● WHAT NEEDS TO BE DONE
Using the records below, write out only the lines from the line containing "ПРИВОЗ.ОНЛАЙН" up to and including the line containing "Página completa del ítem", exactly, with no pictures.

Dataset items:
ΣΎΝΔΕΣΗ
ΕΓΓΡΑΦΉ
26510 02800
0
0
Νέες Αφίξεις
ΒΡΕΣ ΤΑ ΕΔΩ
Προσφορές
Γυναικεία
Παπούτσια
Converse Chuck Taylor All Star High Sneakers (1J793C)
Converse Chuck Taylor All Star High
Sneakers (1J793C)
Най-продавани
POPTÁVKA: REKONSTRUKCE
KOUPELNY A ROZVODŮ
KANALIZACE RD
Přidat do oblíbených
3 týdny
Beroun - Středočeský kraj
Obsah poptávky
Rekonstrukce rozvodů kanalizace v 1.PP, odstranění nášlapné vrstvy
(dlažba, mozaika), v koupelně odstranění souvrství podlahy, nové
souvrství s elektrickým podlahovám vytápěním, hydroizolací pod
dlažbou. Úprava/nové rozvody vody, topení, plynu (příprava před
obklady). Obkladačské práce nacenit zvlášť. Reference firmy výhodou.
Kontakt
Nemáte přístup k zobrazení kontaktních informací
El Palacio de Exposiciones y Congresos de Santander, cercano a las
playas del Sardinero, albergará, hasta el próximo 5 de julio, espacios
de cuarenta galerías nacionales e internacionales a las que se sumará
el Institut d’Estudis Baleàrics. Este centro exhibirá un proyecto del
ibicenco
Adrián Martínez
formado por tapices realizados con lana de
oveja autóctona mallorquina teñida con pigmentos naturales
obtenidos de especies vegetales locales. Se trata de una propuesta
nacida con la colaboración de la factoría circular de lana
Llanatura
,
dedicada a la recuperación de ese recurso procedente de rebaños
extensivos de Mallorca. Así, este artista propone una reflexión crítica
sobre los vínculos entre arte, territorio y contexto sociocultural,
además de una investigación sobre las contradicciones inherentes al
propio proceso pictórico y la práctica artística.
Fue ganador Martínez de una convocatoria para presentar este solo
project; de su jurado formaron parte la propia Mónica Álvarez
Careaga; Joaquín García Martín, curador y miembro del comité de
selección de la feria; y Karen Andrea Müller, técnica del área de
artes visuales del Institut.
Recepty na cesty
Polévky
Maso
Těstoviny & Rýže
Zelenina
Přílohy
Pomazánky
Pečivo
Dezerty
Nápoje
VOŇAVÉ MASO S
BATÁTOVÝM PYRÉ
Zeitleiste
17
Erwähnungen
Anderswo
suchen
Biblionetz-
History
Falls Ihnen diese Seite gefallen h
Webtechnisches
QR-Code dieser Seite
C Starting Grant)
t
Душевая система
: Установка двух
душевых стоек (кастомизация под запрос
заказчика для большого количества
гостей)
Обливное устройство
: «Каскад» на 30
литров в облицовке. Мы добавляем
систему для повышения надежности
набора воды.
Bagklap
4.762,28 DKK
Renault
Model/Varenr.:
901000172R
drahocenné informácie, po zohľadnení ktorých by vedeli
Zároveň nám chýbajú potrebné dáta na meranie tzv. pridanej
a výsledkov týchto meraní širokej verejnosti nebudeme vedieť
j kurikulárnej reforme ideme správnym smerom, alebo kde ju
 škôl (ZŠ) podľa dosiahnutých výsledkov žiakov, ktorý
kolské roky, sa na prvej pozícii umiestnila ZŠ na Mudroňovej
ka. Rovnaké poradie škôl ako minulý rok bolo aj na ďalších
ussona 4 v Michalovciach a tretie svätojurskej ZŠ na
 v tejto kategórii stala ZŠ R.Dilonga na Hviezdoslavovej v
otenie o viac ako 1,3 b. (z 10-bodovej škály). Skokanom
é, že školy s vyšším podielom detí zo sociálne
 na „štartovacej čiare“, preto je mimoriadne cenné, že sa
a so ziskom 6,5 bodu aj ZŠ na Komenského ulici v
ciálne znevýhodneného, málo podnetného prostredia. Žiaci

* * *

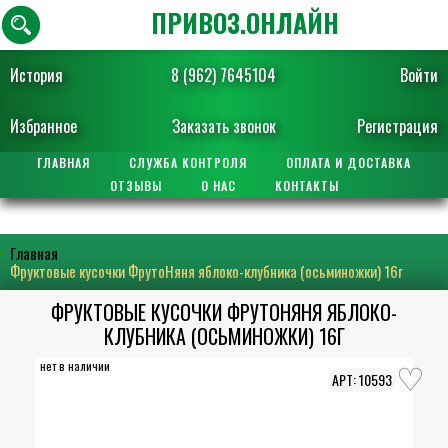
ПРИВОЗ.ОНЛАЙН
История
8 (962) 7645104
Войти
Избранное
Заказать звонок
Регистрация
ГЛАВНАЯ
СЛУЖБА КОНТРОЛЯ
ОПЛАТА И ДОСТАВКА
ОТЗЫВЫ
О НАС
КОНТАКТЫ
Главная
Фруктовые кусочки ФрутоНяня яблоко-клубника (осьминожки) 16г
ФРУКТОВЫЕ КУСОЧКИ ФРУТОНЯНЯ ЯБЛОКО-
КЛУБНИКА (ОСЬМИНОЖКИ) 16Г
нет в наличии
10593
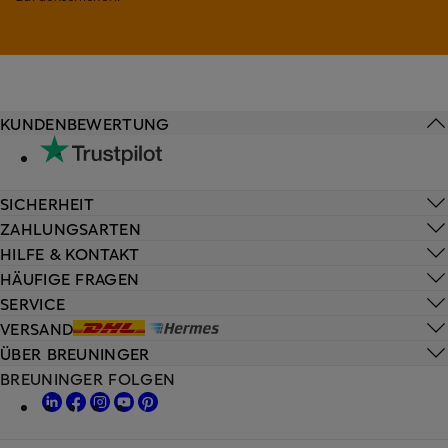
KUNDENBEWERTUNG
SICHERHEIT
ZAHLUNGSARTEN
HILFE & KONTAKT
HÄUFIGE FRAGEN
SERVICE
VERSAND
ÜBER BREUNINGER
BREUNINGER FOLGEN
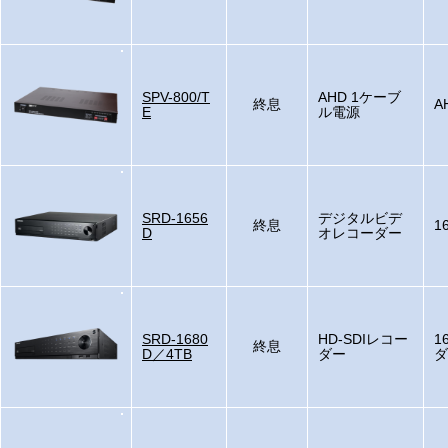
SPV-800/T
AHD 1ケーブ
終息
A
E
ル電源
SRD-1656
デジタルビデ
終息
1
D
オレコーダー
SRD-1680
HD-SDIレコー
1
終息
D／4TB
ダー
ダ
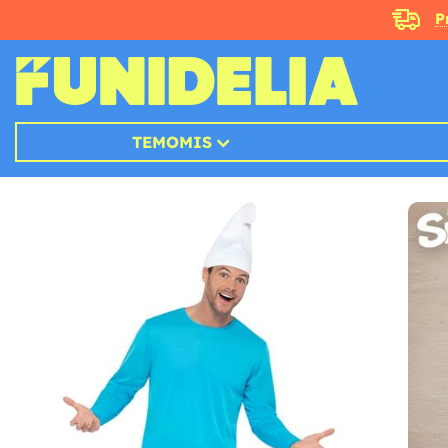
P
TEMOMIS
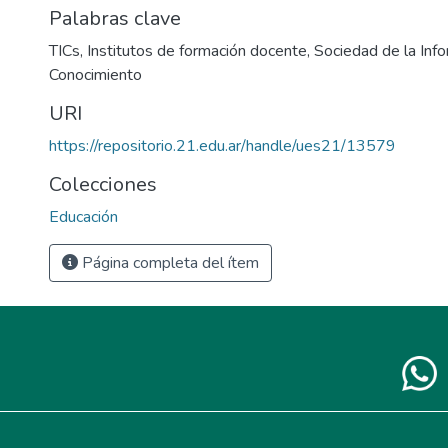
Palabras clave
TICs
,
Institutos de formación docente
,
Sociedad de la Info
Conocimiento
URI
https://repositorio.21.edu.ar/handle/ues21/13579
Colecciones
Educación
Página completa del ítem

● RESPONSE TO THIS EXERCISE
ПРИВОЗ.ОНЛАЙН
История
8 (962) 7645104
Войти
Избранное
Заказать звонок
Регистрация
ГЛАВНАЯ
СЛУЖБА КОНТРОЛЯ
ОПЛАТА И ДОСТАВКА
ОТЗЫВЫ
О НАС
КОНТАКТЫ
Главная
Фруктовые кусочки ФрутоНяня яблоко-клубника (осьминожки) 16г
ФРУКТОВЫЕ КУСОЧКИ ФРУТОНЯНЯ ЯБЛОКО-
КЛУБНИКА (ОСЬМИНОЖКИ) 16Г
нет в наличии
10593
KUNDENBEWERTUNG
SICHERHEIT
ZAHLUNGSARTEN
HILFE & KONTAKT
HÄUFIGE FRAGEN
SERVICE
VERSAND
ÜBER BREUNINGER
BREUNINGER FOLGEN
SPV-800/T
AHD 1ケーブ
終息
A
E
ル電源
SRD-1656
デジタルビデ
終息
1
D
オレコーダー
SRD-1680
HD-SDIレコー
1
終息
D／4TB
ダー
ダ
P
TEMOMIS
Palabras clave
TICs
,
Institutos de formación docente
,
Sociedad de la Info
Conocimiento
URI
https://repositorio.21.edu.ar/handle/ues21/13579
Colecciones
Educación
Página completa del ítem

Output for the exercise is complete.